##### Input material #####

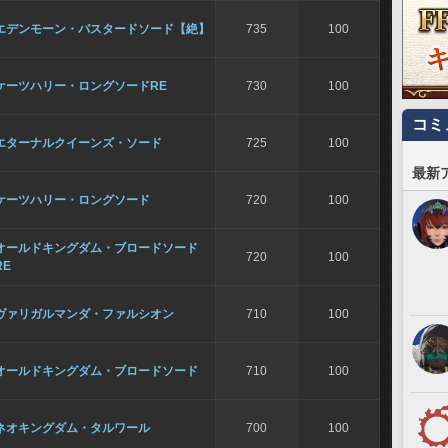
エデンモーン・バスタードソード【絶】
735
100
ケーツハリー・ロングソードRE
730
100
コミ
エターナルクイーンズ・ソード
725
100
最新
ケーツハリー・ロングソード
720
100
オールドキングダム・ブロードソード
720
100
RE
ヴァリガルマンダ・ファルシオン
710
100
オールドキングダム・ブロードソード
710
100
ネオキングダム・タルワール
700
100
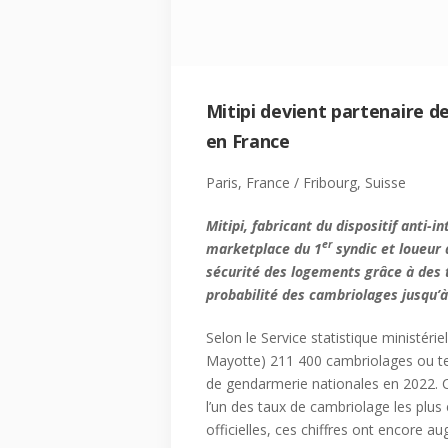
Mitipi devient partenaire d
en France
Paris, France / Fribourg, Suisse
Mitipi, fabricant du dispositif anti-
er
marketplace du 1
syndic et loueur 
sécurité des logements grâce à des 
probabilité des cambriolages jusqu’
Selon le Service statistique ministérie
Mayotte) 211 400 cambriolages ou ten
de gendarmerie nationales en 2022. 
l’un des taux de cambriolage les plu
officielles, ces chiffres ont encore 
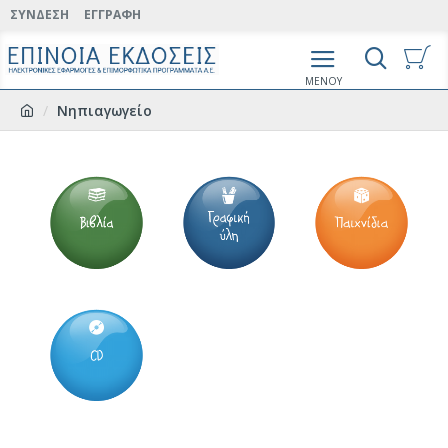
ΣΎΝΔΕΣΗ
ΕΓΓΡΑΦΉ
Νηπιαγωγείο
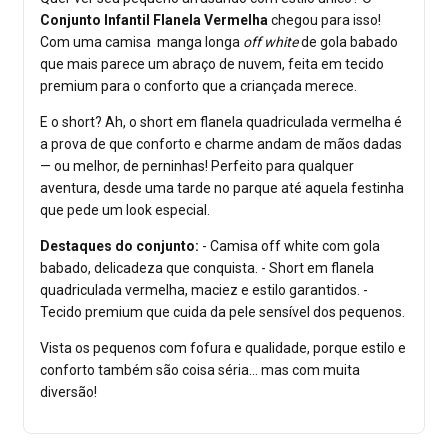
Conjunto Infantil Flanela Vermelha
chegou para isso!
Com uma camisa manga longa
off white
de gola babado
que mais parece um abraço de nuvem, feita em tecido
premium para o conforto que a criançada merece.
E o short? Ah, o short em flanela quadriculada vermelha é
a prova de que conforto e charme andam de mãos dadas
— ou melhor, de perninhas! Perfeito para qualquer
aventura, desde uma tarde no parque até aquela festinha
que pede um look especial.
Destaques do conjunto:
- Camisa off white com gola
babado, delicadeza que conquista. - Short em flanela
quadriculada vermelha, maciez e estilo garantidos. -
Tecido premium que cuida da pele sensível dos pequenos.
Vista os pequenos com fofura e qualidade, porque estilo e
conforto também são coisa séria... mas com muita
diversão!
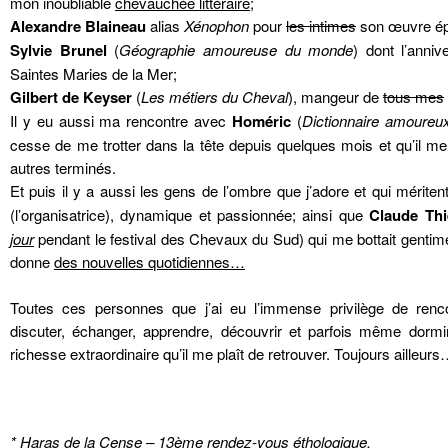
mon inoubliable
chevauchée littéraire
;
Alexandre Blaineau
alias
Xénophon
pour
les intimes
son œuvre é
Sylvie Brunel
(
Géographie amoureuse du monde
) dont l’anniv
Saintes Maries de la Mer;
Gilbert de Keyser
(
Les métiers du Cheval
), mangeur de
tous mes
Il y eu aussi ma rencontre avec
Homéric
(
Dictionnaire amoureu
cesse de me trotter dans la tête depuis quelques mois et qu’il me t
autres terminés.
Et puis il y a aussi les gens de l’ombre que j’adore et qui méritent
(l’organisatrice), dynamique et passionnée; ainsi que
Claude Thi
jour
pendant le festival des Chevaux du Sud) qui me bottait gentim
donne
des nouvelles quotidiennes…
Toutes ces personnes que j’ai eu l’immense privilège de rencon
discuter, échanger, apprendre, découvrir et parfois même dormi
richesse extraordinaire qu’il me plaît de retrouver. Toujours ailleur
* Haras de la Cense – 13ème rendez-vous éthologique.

#####
##### Input material #####

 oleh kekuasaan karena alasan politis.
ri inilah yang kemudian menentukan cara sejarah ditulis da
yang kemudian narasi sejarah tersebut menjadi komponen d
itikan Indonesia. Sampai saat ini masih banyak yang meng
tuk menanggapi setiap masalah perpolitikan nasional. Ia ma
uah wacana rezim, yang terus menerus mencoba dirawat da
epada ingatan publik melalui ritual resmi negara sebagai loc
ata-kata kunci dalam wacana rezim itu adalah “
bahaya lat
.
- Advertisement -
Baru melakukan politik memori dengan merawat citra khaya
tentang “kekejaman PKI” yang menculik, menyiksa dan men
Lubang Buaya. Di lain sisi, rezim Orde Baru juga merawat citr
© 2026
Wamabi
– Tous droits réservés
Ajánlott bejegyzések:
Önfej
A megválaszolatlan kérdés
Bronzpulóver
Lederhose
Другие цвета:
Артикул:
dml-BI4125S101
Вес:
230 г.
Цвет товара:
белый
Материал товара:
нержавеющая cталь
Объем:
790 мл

#####

[What the task asks] Identify the lines in the entries above that contain "merawat", then copy them out.

[Solution for this problem]
Baru melakukan politik memori dengan merawat citra khaya
Lubang Buaya. Di lain sisi, rezim Orde Baru juga merawat citr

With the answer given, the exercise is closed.